The B’s new-look third line with Jimmy Hayes and Frank Vatrano as Ryan Spooner’s wingers is worth an extended look. (Bob DeChiara/USA Today Sports)
Frank Vatrano to the left, Ryan Spooner in the middle, and Jimmy Hayes on the right. Unless it’s a faceoff, in which case Hayes moves to the middle and then retreats back into a winger situation while Spooner moves back to the middle once the puck is dropped.
What I just described to you is likely the stuff of Claude Julien’s nightmares. But it’s also the current third line iced by interim B’s head coach Bruce Cassidy in both of his games behind the bench.
It was in Saturday’s 4-3 win over the Canucks, too, that the unlikely trio chipped in with some key contributions for the Black and Gold.
Their first goal came with a three-zone effort that started with a battle win, transition, and the little things that often go unnoticed (but clearly didn’t by Cassidy) but allowed defenseman Kevan Miller to join the rush as a shooting option and the eventual goal scorer.
“Well the capsule of that goal, Vatrano winning a puck against the wall, Spooner coming underneath with speed out of the neutral zone, Hayes driving the net and the D coming late,” Cassidy said of their impact on the first goal. “These are things we’ve asked and we’re going to ask that line to do on a regular basis and that should help them create offense. That was a great reward for them.”
Vatrano, with the help of a straight-up pretty pass from David Krejci, put the Bruins on the board with their first lead of the night before the period was over, too, with his fifth power-play goal of the season (and his seventh goal overall).
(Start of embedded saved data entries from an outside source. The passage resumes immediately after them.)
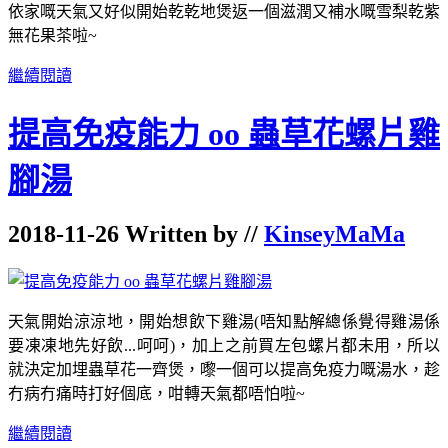
依家嘅天氣又好似開始乾乾地煲返
一個
滋潤又補水嘅雪梨乾紫
無花果茶啦~
繼續閱讀
提高免疫能力 oo 蟲草花螺片雞
腳湯
2018-11-26 Written by //
KinseyMaMa
天氣開始涼涼地，開始想飲下雞湯(唔知點解總係覺得雞湯係
要凍凍地先好飲...呵呵)，加上之前買左包螺片都未用，所以
就決定加埋蟲草花一齊煲，嚟一個可以提高免疫力嘅湯水，趁
冇病冇痛時打好個底，咁轉天氣都唔怕啦~
繼續閱讀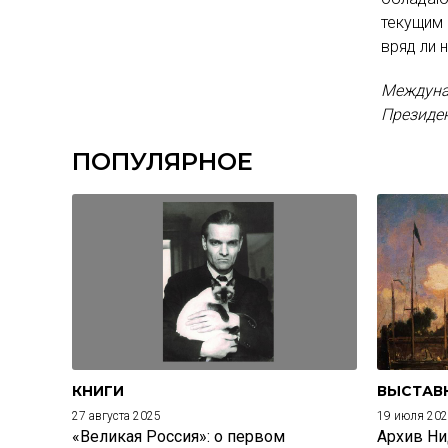
текущим
вряд ли 
Междуна
Президен
ПОПУЛЯРНОЕ
КНИГИ
ВЫСТАВ
27 августа 2025
19 июля 20
«Великая Россия»: о первом
Архив Ни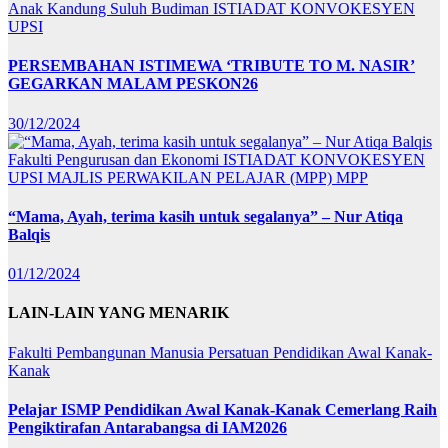
Anak Kandung Suluh Budiman
ISTIADAT KONVOKESYEN
UPSI
PERSEMBAHAN ISTIMEWA ‘TRIBUTE TO M. NASIR’
GEGARKAN MALAM PESKON26
30/12/2024
Fakulti Pengurusan dan Ekonomi
ISTIADAT KONVOKESYEN
UPSI
MAJLIS PERWAKILAN PELAJAR (MPP)
MPP
“Mama, Ayah, terima kasih untuk segalanya” – Nur Atiqa
Balqis
01/12/2024
LAIN-LAIN YANG MENARIK
Fakulti Pembangunan Manusia
Persatuan Pendidikan Awal Kanak-
Kanak
Pelajar ISMP Pendidikan Awal Kanak-Kanak Cemerlang Raih
Pengiktirafan Antarabangsa di IAM2026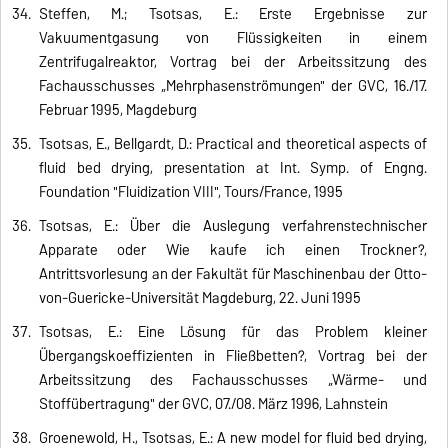
Steffen, M.; Tsotsas, E.: Erste Ergebnisse zur
Vakuumentgasung von Flüssigkeiten in einem
Zentrifugalreaktor, Vortrag bei der Arbeitssitzung des
Fachausschusses „Mehrphasenströmungen" der GVC, 16./17.
Februar 1995, Magdeburg
Tsotsas, E., Bellgardt, D.: Practical and theoretical aspects of
fluid bed drying, presentation at Int. Symp. of Engng.
Foundation "Fluidization VIII", Tours/France, 1995
Tsotsas, E.: Über die Auslegung verfahrenstechnischer
Apparate oder Wie kaufe ich einen Trockner?,
Antrittsvorlesung an der Fakultät für Maschinenbau der Otto-
von-Guericke-Universität Magdeburg, 22. Juni 1995
Tsotsas, E.: Eine Lösung für das Problem kleiner
Übergangskoeffizienten in Fließbetten?, Vortrag bei der
Arbeitssitzung des Fachausschusses „Wärme- und
Stoffübertragung" der GVC, 07./08. März 1996, Lahnstein
Groenewold, H., Tsotsas, E.: A new model for fluid bed drying,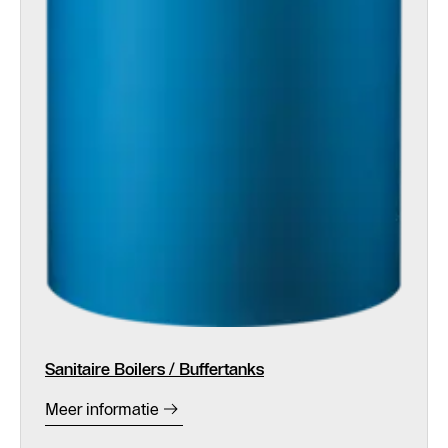
Sanitaire Boilers / Buffertanks
Meer informatie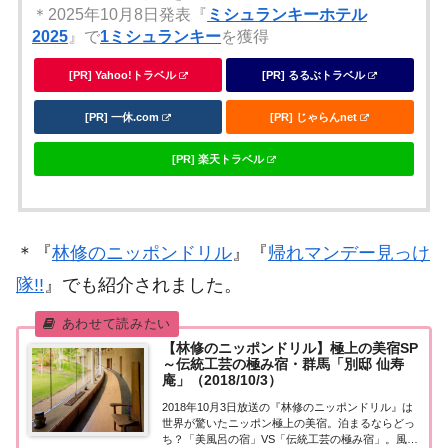
＊2025年10月8日発表『
ミシュランキーホテル
2025
』で
1ミシュランキー
を獲得
[PR] Yahoo!トラベル
[PR] るるぶトラベル
[PR] 一休.com
[PR] じゃらんnet
[PR] 楽天トラベル
＊『
林修のニッポンドリル
』『
帰れマンデー見っけ
隊!!
』でも紹介されました。
【林修のニッポンドリル】極上の美宿SP
～伝統工芸の極み宿・群馬「別邸 仙寿
庵」（2018/10/3）
2018年10月3日放送の『林修のニッポンドリル』は
世界が驚いたニッポン極上の美宿。泊まるならどっ
ち？「美風呂の宿」VS「伝統工芸の極み宿」。風間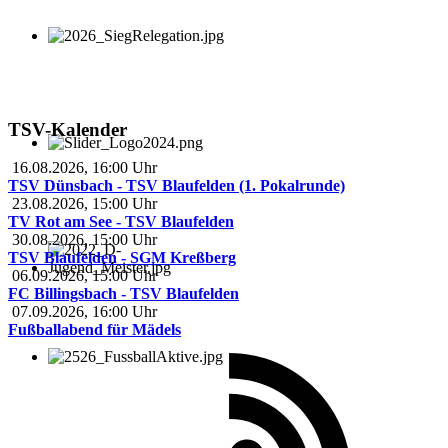
TSV-Kalender
16.08.2026
,
16:00
Uhr
TSV Dünsbach - TSV Blaufelden (1. Pokalrunde)
23.08.2026
,
15:00
Uhr
TV Rot am See - TSV Blaufelden
30.08.2026
,
15:00
Uhr
TSV Blaufelden - SGM Kreßberg
06.09.2026
,
15:00
Uhr
FC Billingsbach - TSV Blaufelden
07.09.2026
,
16:00
Uhr
Fußballabend für Mädels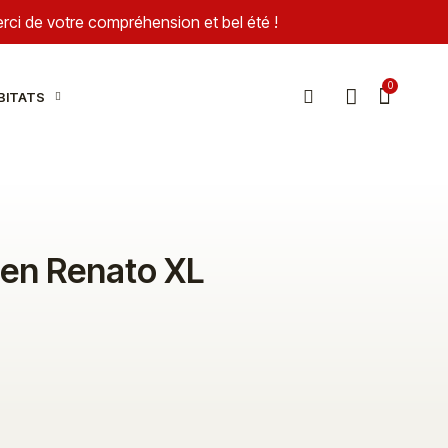
Merci de votre compréhension et bel été !
BITATS
ien Renato XL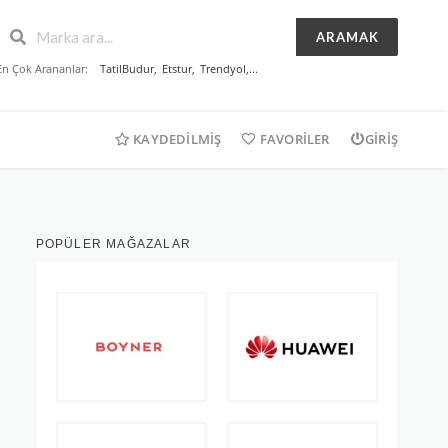
ARAMAK
En Çok Arananlar:
TatilBudur
,
Etstur
,
Trendyol
,...
KAYDEDILMIŞ
FAVORILER
GIRIŞ
POPÜLER MAĞAZALAR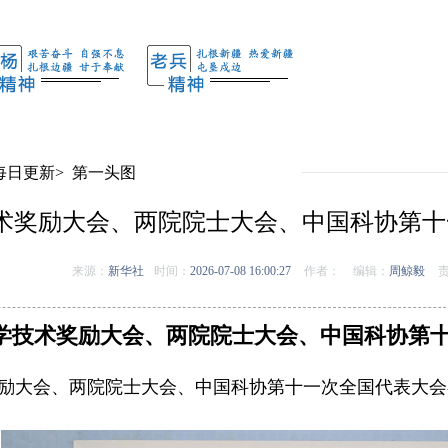
每日更新
>
第一头图
术奖励大会、两院院士大会、中国科协第十
来源：
新华社
时间：
2026-07-08 16:00:27
作者：
编辑：
周鲸毅
责
学技术奖励大会、两院院士大会、中国科协第
奖励大会、两院院士大会、中国科协第十一次全国代表大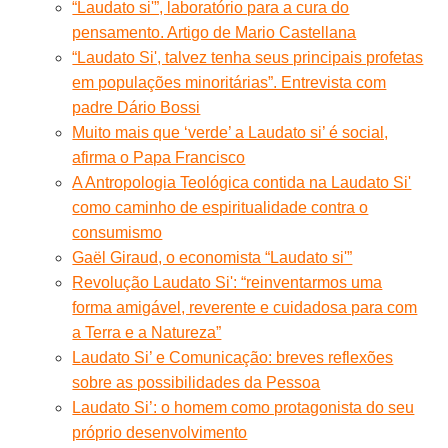
“Laudato si'”, laboratório para a cura do
pensamento. Artigo de Mario Castellana
“Laudato Si', talvez tenha seus principais profetas
em populações minoritárias”. Entrevista com
padre Dário Bossi
Muito mais que ‘verde’ a Laudato si’ é social,
afirma o Papa Francisco
A Antropologia Teológica contida na Laudato Si'
como caminho de espiritualidade contra o
consumismo
Gaël Giraud, o economista “Laudato si'”
Revolução Laudato Si': “reinventarmos uma
forma amigável, reverente e cuidadosa para com
a Terra e a Natureza”
Laudato Si’ e Comunicação: breves reflexões
sobre as possibilidades da Pessoa
Laudato Si’: o homem como protagonista do seu
próprio desenvolvimento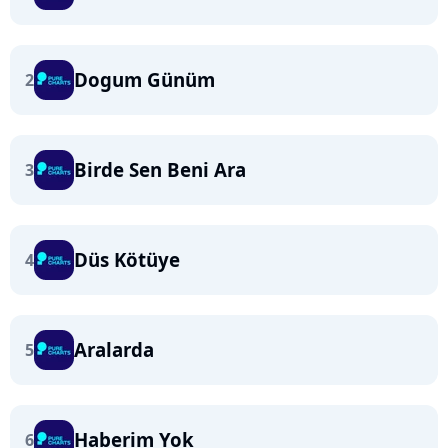
Dogum Günüm
2
Birde Sen Beni Ara
3
Düs Kötüye
4
Aralarda
5
Haberim Yok
6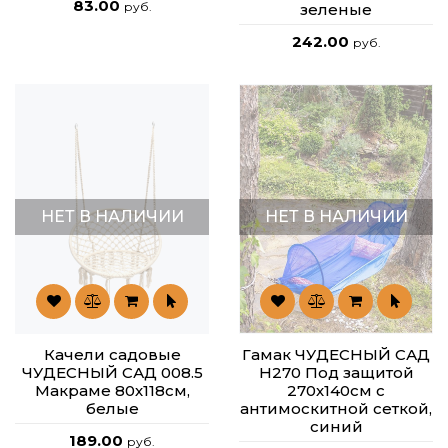
83.00
руб.
зеленые
242.00
руб.
НЕТ В НАЛИЧИИ
НЕТ В НАЛИЧИИ
Качели садовые
Гамак ЧУДЕСНЫЙ САД
ЧУДЕСНЫЙ САД 008.5
H270 Под защитой
Макраме 80х118см,
270х140см с
белые
антимоскитной сеткой,
синий
189.00
руб.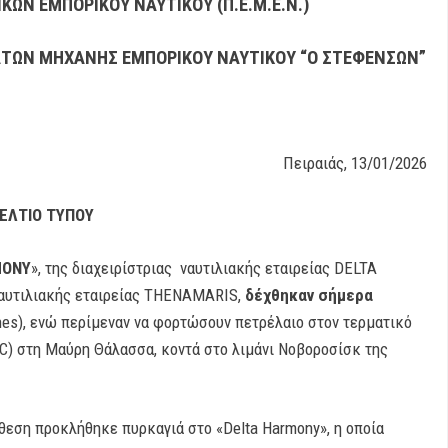
ΩΝ ΕΜΠΟΡΙΚΟΥ ΝΑΥΤΙΚΟΥ (Π.Ε.Μ.Ε.Ν.)
ΤΩΝ ΜΗΧΑΝΗΣ ΕΜΠΟΡΙΚΟΥ ΝΑΥΤΙΚΟΥ “Ο ΣΤΕΦΕΝΣΩΝ”
Πειραιάς, 13/01/2026
ΕΛΤΙΟ ΤΥΠΟΥ
MONY
», της διαχειρίστριας ναυτιλιακής εταιρείας DELTA
 ναυτιλιακής εταιρείας THENAMARIS,
δέχθηκαν σήμερα
nes), ενώ περίμεναν να φορτώσουν πετρέλαιο στον τερματικό
C) στη Μαύρη Θάλασσα, κοντά στο λιμάνι Νοβοροσίσκ της
θεση προκλήθηκε πυρκαγιά στο «Delta Harmony», η οποία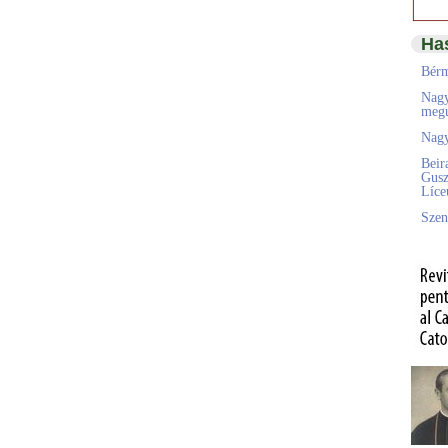
Ha
Bérm
Nagy
megú
Nagy
Beir
Gusz
Líc
Szen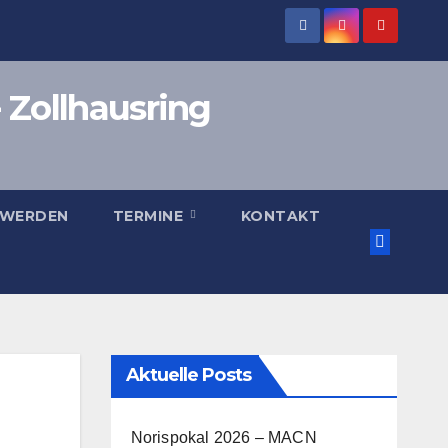
 Zollhausring
 WERDEN
TERMINE
KONTAKT
Aktuelle Posts
Norispokal 2026 – MACN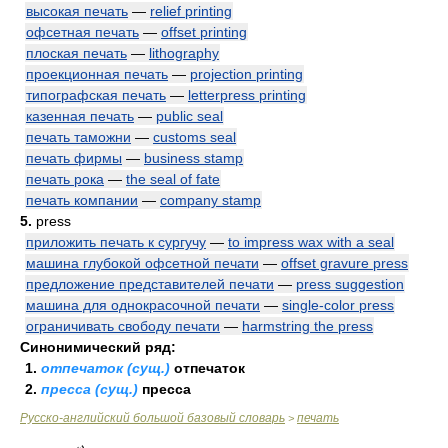
высокая печать
—
relief printing
офсетная печать
—
offset printing
плоская печать
—
lithography
проекционная печать
—
projection printing
типографская печать
—
letterpress printing
казенная печать
—
public seal
печать таможни
—
customs seal
печать фирмы
—
business stamp
печать рока
—
the seal of fate
печать компании
—
company stamp
5.
press
приложить печать к сургучу
—
to impress wax with a seal
машина глубокой офсетной печати
—
offset gravure press
предложение представителей печати
—
press suggestion
машина для однокрасочной печати
—
single-color press
ограничивать свободу печати
—
harmstring the press
Синонимический ряд:
1.
отпечаток (сущ.)
отпечаток
2.
пресса (сущ.)
пресса
Русско-английский большой базовый словарь
печать
>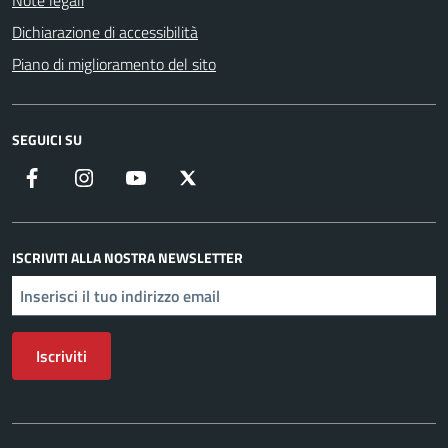
Note legali
Dichiarazione di accessibilità
Piano di miglioramento del sito
SEGUICI SU
Facebook
Instagram
YouTube
X
ISCRIVITI ALLA NOSTRA NEWSLETTER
And it was a smart drop-back pass from Hayes on Colin Miller’s third period goal — a play in which Hayes took a hit to make the pass happen — that allowed the Bruins to keep pace with the Canucks and actually push the pace further in their favor.
“Jimmy did a great job,” Miller, whose celebration said it all on an absolute cannon of a shot, admitted with a smile. he kind of just laid it out there for me, so I pretty much walked into it from the blue line. So, had a lot of time to get it off.”
Under Julien, Hayes was used exclusively as a fourth-liner, but was also relegated to the press box as the club’s 13th forward on a somewhat regular basis. It was the complete wrong fit for him when he was playing, too, as the Hayes the B’s acquired from the Panthers was one that found success when he was skating as the third piece to a speedy combination. Expecting Hayes to be a fourth-line mucker that grinds it out along the walls would work for a game or two, but it was never the right fit for the long haul, and it showed as he fell out of favor for, well, not being great at those things on a game-to-game basis.
It hasn’t taken long for Cassidy to give Hayes a new start and doing it with a combo that makes more sense for No. 11.
“Jimmy can complement speed and will get to the net for shooters so it seemed like a good fit with [Ryan] Spooner and [Frank] Vatrano and so far I think it’s worked out well, it’s a small sample size,” said Cassidy. “If he’s going to find his game, I think that’s a line that we are trying to put him in a position to be successful and I think so far he’s responded very well.”
There is one problem with this line, however, and it comes back to their ability to play defense. In essence, they can’t. Spooner has never been known as a defensive-minded center (and his inability to win faceoffs doesn’t help), Vatrano is still learning the nuances of a 200-foot game, and Hayes has always been a player that benefits from offensive-zone starts and chances.
But they’re improving little by little, or at the very least has not yet led to Cassidy becoming obsessed with their matchups.
“I thought defensively they were solid for the most part, we’ll look at it a little closer but there was no apprehension calling their name out and throwing them out on the ice tonight,” Cassidy said. “That will only ingratiate themselves with their teammates, with the coaching staff, when they can contribute offensively, solid defensively, play a 200-foot game.”
“It’s just having confidence, when you get stuck in the defensive zone, you got to have confidence in yourself, you know you can play against guys, just stick to the simple things, get pucks out, be hard on pucks and if you can get the puck down in their own end,” Hayes said. “Like Torey [Krug] said before you know sometimes the best defense is your own peoples offense.”
Offense that the trio brought to the table in just their second game together.